Extend the article on storage area networks and server clusters, starting right after its final sentence.
— Begin TEXT SHOWN —
Storage area networks and server clusters are complementary architectures that provide combined benefits.
By Erik Ottem
Clusters are collections of servers aggregated together to achieve high availability, scalability, and/or high performance. Much of the clustering market is focused on high availability: If one server fails, the application(s) are still available on an alternate server. High scalability in a cluster usually means load balancing, so the workload can be shared efficiently among servers. High performance in a cluster usually refers to a high throughput rate.
Storage area networks (SANs) provide the storage infrastructure to enhance clustering technologies. A SAN is easier to manage and set up than traditional SCSI architectures. SANs based on Fibre Channel technology allow hot plugging, longer distances, more devices, and better performance than most SCSI implementations.
Clusters of servers allow users to consolidate servers to save labor, hardware, software, and space. Clusters also provide the platform for a comprehensive, mainframe-like management structure. The natural companion to server consolidation into clusters is storage consolidation. And one way to implement storage consolidation is through SANs.
Building a cluster
A cluster consists of a group of servers linked together on a LAN, often some variety of Ethernet (see Figure 1). Ethernet acts as the conduit for a heartbeat among servers so that if one fails, the failover mechanism will kick in. This failover mechanism varies by operating system and/or application.
— End TEXT SHOWN —
— Begin GIVEN INFORMATION —
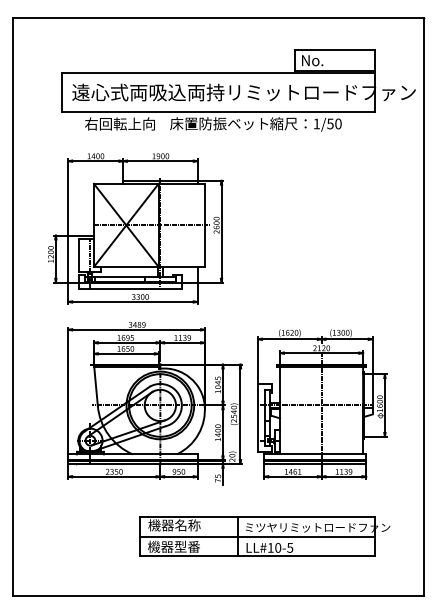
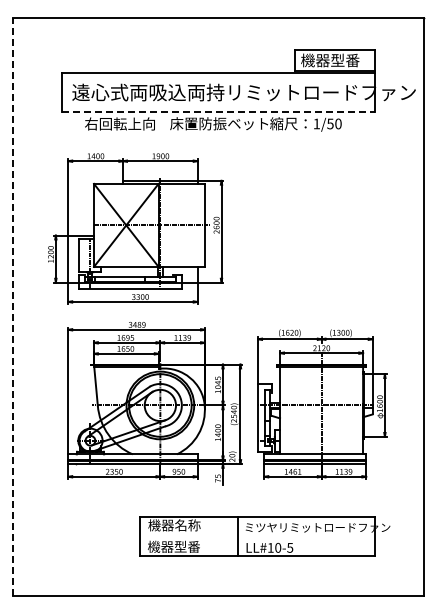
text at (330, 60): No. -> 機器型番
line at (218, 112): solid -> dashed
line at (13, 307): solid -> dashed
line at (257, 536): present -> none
— End GIVEN INFORMATION —
EXPECTED OUTPUT -
Figure 1: A cluster consists of a group of servers linked together on a LAN, often some variety of Ethernet.
In this configuration, the storage is linked through each server. If one server fails and the application must migrate according to the failover scenario, the storage must likewise be available to the new application. The traditional connection to the server is through a SCSI cable, which is limited in four ways:
- Connectivity: 15 nodes
- Performance: depends on the SCSI version, but commonly 80MBps
- Distance: depends on the SCSI version, but typically 10 meters
- Hot plugging: not commonly supported
In many cases, a better way of clustering is to create a SAN that supports the server failover. A SAN is based on Fibre Channel technology, which provides greater connectivity (126 devices per loop), performance (100MBps), distance (10km standard and 80km or more with extenders), and hot pluggability. These features provide a more flexible storage configuration architecture. In terms of clustering, SANs provide the tools to create a high-availability network for storage that mirrors the LAN capability to failover server applications. A SAN creates a network parallel to the LAN for storage failover to accommodate server failover (see Figure 2).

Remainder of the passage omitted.